Viviamo un incrocio storico che ha impattato in maniera forte e destabilizzante su tutti noi: prima la pandemia, poi la guerra. Nel primo caso, qualcosa di sconosciuto, nel secondo un evento spesso ritenuto distante da noi, ora ci toccano entrambi da vicino. Come stiamo reagendo noi adulti e i nostri ragazzi a livello psicologico? Giuseppe Carrà, associato di psichiatria di Milano-Bicocca, delinea un quadro generale della situazione di salute mentale della popolazione e fornisce alcune ipotesi per le prospettive future.
Pandemia e guerra, situazioni eccezionali che la maggior parte di noi non ha mai conosciuto: come stiamo reagendo?
Innanzitutto va detto che lo strascico della pandemia aveva fatto emergere traiettorie eterogenee di gestione dello stress da pandemia all’interno della popolazione. È chiaro ormai, dopo due anni, che ci sono all’interno due sottocategorie con traiettorie del tutto differenti. Per cui se all’inizio c’è stato un forte impatto su tutta la popolazione, poi i processi son stati molto differenziati. Il mondo degli adulti, nella maggior parte, s’era ormai distinto per una traiettoria di adattamento.
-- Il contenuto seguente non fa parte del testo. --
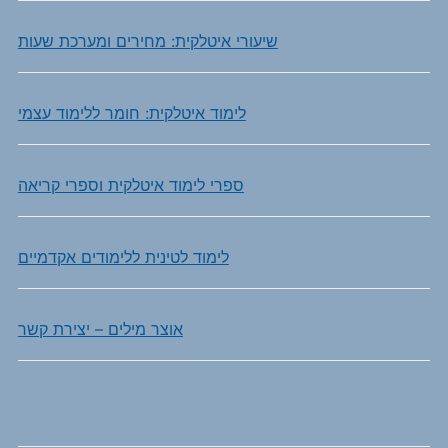
שיעורי איטלקית: מחירים ומערכת שעות
לימוד איטלקית: חומר ללימוד עצמי
ספרי לימוד איטלקית וספרי קריאה
לימוד לטינית ללימודים אקדמיים
אוצר מילים – יצירת קשר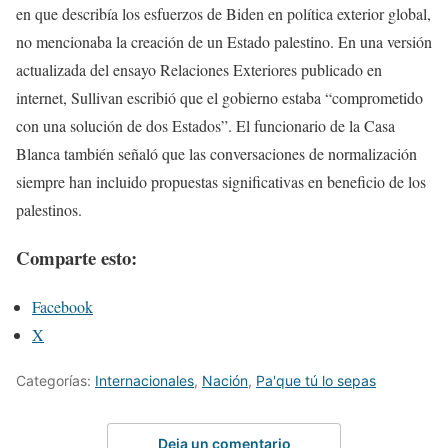
en que describía los esfuerzos de Biden en política exterior global,
no mencionaba la creación de un Estado palestino. En una versión
actualizada del ensayo Relaciones Exteriores publicado en
internet, Sullivan escribió que el gobierno estaba “comprometido
con una solución de dos Estados”. El funcionario de la Casa
Blanca también señaló que las conversaciones de normalización
siempre han incluido propuestas significativas en beneficio de los
palestinos.
Comparte esto:
Facebook
X
Categorías:
Internacionales
,
Nación
,
Pa'que tú lo sepas
Deja un comentario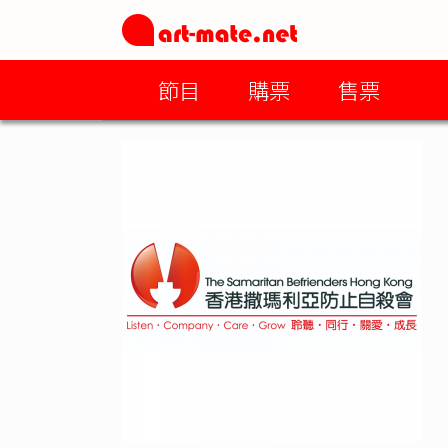
節目
購票
售票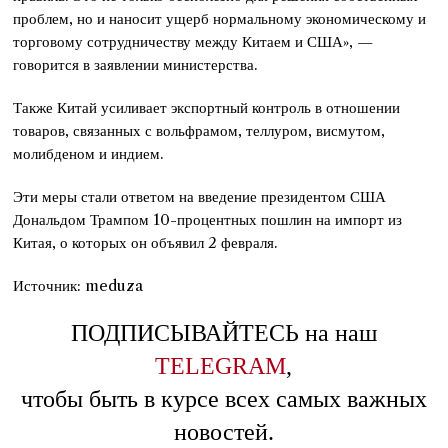
проблем, но и наносит ущерб нормальному экономическому и
торговому сотрудничеству между Китаем и США», —
говорится в заявлении министерства.
Также Китай усиливает экспортный контроль в отношении
товаров, связанных с вольфрамом, теллуром, висмутом,
молибденом и индием.
Эти меры стали ответом на введение президентом США
Дональдом Трампом 10-процентных пошлин на импорт из
Китая, о которых он объявил 2 февраля.
Источник: meduza
ПОДПИСЫВАЙТЕСЬ на наш
TELEGRAM
,
чтобы быть в курсе всех самых важных
новостей.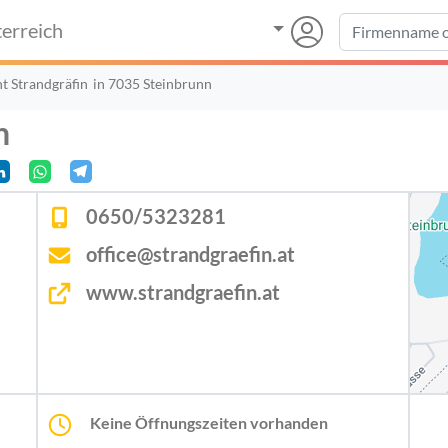
erreich
t Strandgräfin
in 7035 Steinbrunn
n
0650/5323281
office@strandgraefin.at
www.strandgraefin.at
Keine Öffnungszeiten vorhanden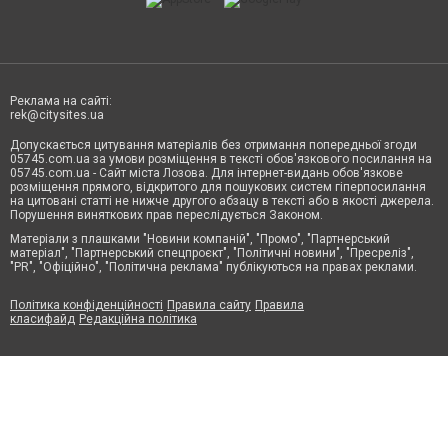
Реклама на сайті:
rek@citysites.ua
Допускається цитування матеріалів без отримання попередньої згоди
05745.com.ua за умови розміщення в тексті обов'язкового посилання на
05745.com.ua - Сайт міста Лозова. Для інтернет-видань обов'язкове
розміщення прямого, відкритого для пошукових систем гіперпосилання
на цитовані статті не нижче другого абзацу в тексті або в якості джерела.
Порушення виняткових прав переслідується Законом.
Матеріали з плашками "Новини компаній", "Промо", "Партнерський
матеріал", "Партнерський спецпроєкт", "Політичні новини", "Пресреліз",
"PR", "Офіційно", "Політична реклама" публікуються на правах реклами.
Політика конфіденційності
Правила сайту
Правила
класифайд
Редакційна політика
Ciò invece non è successo per le “popolazioni speciali” come gli adolescenti, per coloro che all’interno delle loro tappe evolutive fondamentali hanno sperimentato il lockdown, i quali vivono tuttora grandi difficoltà.
Innanzitutto, quale sentimento caratterizza questi giorni?
Mentre per la pandemia, l’emozione prevalente era l’incertezza, cioè il timore per qualcosa che non è conosciuto o che non si riesce a descrivere, ora si tratta di franca paura. Noi adulti sembreremmo tuttavia più in grado di rappresentarne le conseguenze secondarie (l’aumento del costo della benzina) rispetto alle primarie (l’ospedale distrutto dalle bombe). Inoltre, in qualche modo, attraverso i processi d’informazione, gli adulti provano a gestire lo stress, quasi a ”controllare” la realtà terrifica conoscendola, mentre la reazione dei ragazzi, non filtrata dalla conoscenza dettagliata della cronaca di guerra, è molto più autentica ma allo stesso preoccupante.
Quali sono le conseguenze di questa situazione sulla popolazione?
Gli adulti spesso sembrano sottovalutare la situazione e gli scenari futuri, mentre i ragazzi sommano emotività e rabbia sempre più complesse da gestire. Sono testimonianza di entrambe le reazioni sia episodi di cronaca quotidiana – dalle violenze delle baby gang alle più banali liti dovute a un senso d’ intolleranza diffusa – sia, in termini clinici, l’affanno dei servizi nel gestire la quantità di casi gravi con componente autolesiva. A mio avviso, in generale, le popolazioni occidentali ancora non hanno “mentalizzato” il concetto di guerra: la riduciamo a piccoli fatti quotidiani ma non la conosciamo in termini immanenti. D’altra parte, probabilmente, la socializzazione digitale degli adolescenti di oggi, ha fatto sì che loro, senza avere le conoscenze di base, abbiano cominciato più degli adulti ad averne rappresentazione. Così questa generazione già così provata diventa ancora più a rischio.
Come potrebbero allora essere d’aiuto gli adulti?
L’unica possibilità seria di aiuto da parte degli adulti è ristabilire un contesto, cioè una cornice con confini entro cui le esperienze evolutive possano esse fatte in sufficiente sicurezza. Una volta tolti i confini del lockdown, l’adolescente si è trovato in un mondo senza limiti, mentre la fisiologia vuole che possa esprimersi ma all’interno di un confine. Non un recinto, ma un perimetro che conosce e accetta. Il nostro compito oggi dovrebbe essere quello di offrire ancora questi perimetri. Questa per me è la scommessa per la salute mentale dei giovani, ora. Occorre attrezzarsi, senza negare la realtà, ma cercando di far leva su elementi più domestici che possono dar sicurezza ai ragazzi.
Cos’è necessario secondo lei?
Occorre avere la consapevolezza che per riprendere una propositività fattiva, che parta dalla mente e poi si traduca in azioni del singolo e della collettività, occorre necessariamente una mentalizzazione della perdita (“non disponiamo più della pace in una prospettiva indefinita, ma esiste la guerra”). L’assenza infatti del sentimento depressivo, di fronte all’evento “guerra” non esiste in natura. Solo attraverso questa premessa di “depressione feconda”, potremo procedere fisiologicamente oltre.